La Première ministre ultra-conservatrice japonaise, Sanae Takaichi, à Tokyo le 8 février 2026. KIM KYUNG-HOON / AFP
Le parti de la Première ministre ultraconservatrice Sanae Takaichi, tenante d’une ligne dure sur l’immigration, devait reconquérir une large majorité à la chambre basse du Parlement après les élections législatives de ce dimanche 8 février.
La coalition de Sanae Takaichi devrait remporter au moins les deux tiers des sièges, selon des projections de la chaîne de télévision publique NHK. Son Parti libéral démocrate (PLD, droite nationaliste) et son allié le Parti de l’innovation (centre droit populiste) devraient remporter au moins 310 des 465 sièges, selon la NHK. Les résultats officiels ne devraient être connus que lundi dans la journée.
• Le PLD au pouvoir quasiment sans interruption
Sanae Takaichi, 64 ans, a redonné un nouvel élan au PLD, au pouvoir quasiment sans interruption depuis des décennies mais qui avait perdu les faveurs des électeurs en raison de la colère face à l’inflation et à un scandale de « caisses noires ». La dirigeante nationaliste a promis au cours d’un meeting samedi à Tokyo de rendre son pays « plus prospère et plus sûr ». Cette grande admiratrice de Margaret Thatcher s’est engagée à « pousser le bouton de la croissance ». Quant à l’immigration, les critères « sont déjà devenus un peu plus stricts, afin que les terroristes, mais aussi les espions industriels, ne puissent pas entrer facilement », a-t-elle lancé.
Le 19 janvier, la Première ministre avait annoncé la dissolution de la chambre basse du Parlement, déclenchant une campagne éclair historique de 16 jours. Créditée d’une très bonne cote de popularité, elle en avait même fait une affaire personnelle, interpellant les électeurs : « Takaichi est-elle apte à être Première ministre ? J’ai voulu laisser le peuple souverain décider ». Très populaire notamment auprès des jeunes, Sanae Takaichi est même devenue un phénomène sur les réseaux sociaux.
• Une inflation supérieure à 2 %
Au-delà de sa personne, le sujet de cette campagne a surtout été le porte-monnaie des Japonais, alors que l’inflation reste supérieure à 2 % depuis près de trois ans. Les premières mesures économiques de Sanae Takaichi, dont un plan de relance de 135 milliards de dollars, ont pourtant inquiété les investisseurs. La cheffe du gouvernement a promis d’exempter les produits alimentaires de la taxe à la consommation de 8 % afin d’atténuer l’impact de l’inflation sur les ménages. Sanae Takaichi a aussi semé le trouble il y a une semaine en vantant les avantages d’un yen faible, alors même que son ministre des Finances a répété que Tokyo interviendrait pour soutenir la devise.

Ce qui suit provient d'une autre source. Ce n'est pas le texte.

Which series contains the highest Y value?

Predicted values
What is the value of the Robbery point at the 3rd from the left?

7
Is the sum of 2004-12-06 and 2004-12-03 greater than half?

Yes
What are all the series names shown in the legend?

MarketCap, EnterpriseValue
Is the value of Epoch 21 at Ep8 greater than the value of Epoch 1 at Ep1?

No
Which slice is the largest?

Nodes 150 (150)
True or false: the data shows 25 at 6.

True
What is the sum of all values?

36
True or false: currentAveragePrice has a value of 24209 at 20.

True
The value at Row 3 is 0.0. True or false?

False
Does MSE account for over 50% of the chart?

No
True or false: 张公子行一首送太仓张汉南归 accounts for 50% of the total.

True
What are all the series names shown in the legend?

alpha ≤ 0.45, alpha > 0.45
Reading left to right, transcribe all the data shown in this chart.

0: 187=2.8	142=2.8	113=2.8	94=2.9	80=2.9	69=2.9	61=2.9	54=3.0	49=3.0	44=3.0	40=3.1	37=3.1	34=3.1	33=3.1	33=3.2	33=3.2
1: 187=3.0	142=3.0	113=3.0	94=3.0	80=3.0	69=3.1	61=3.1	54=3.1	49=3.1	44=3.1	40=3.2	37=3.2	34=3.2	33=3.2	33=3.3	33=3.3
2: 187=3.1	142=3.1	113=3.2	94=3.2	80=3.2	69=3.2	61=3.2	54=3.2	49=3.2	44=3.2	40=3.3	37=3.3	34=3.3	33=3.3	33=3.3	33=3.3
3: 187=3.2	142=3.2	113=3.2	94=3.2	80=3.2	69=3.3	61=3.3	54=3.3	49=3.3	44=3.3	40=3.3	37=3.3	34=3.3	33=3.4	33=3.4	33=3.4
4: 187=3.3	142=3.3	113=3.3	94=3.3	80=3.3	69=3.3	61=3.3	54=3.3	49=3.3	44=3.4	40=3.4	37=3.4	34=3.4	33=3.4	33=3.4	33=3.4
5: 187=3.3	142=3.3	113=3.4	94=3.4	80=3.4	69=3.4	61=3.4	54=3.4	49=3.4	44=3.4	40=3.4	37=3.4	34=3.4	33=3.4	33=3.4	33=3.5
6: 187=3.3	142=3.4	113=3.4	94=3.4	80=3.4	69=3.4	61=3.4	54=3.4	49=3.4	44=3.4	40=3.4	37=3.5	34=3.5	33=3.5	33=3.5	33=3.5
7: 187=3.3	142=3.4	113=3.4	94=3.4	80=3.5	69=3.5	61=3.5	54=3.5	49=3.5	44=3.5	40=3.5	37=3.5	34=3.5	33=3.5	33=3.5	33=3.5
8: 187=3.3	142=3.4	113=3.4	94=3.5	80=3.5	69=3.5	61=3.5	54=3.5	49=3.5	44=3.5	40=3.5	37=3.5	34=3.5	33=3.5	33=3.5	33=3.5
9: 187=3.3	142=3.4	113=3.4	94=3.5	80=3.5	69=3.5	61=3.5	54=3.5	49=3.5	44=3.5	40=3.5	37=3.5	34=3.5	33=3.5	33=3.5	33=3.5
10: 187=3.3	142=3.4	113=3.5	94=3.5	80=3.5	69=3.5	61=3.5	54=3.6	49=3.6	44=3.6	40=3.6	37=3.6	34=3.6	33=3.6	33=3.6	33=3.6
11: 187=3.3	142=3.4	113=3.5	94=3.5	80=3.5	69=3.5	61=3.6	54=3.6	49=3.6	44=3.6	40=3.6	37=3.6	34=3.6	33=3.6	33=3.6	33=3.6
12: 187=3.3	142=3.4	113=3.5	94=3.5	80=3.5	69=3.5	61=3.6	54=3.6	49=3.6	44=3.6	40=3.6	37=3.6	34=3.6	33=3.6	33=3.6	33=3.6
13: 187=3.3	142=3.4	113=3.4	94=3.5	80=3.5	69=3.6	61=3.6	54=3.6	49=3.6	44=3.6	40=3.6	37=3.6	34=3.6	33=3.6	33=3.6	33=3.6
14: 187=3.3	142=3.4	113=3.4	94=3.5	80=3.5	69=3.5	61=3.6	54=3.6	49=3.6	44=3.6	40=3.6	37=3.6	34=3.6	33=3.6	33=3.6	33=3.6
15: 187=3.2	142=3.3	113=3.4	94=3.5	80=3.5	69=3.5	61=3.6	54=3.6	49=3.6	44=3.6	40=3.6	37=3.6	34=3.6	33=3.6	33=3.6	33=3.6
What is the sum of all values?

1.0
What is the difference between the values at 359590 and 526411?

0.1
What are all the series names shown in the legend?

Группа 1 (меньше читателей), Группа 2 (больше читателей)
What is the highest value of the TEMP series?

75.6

La Première ministre a promis ce dimanche de mener une politique budgétaire « responsable ». « Nous avons constamment souligné l’importance d’une politique budgétaire responsable et proactive », a déclaré Sanae Takaichi à la télévision, disant vouloir « construire une économie forte et résiliente », alors que ses premières annonces avaient affolé les marchés et fait bondir les rendements des obligations d’Etat japonaises.
• Tensions avec Pékin
Le scrutin était également observé de près à Pékin alors que les tensions sino-japonaises ont pris une nouvelle ampleur depuis que Sanae Takaichi a laissé entendre en novembre dernier que Tokyo pourrait intervenir militairement en cas d’attaque contre Taïwan, dont Pékin revendique la souveraineté. Le fait que Sanae Takaichi ait refusé de retirer ses déclarations « a contribué à accroître sa popularité », a déclaré à l’AFP Margarita Estévez-Abe, maître de conférences en sciences politiques à l’université de Syracuse. Mais alors que la dirigeante ne doit plus affronter d’élections avant 2028, « le meilleur scénario pour le Japon serait (qu’elle) prenne une grande respiration et se concentre sur l’amélioration de la relation avec la Chine ».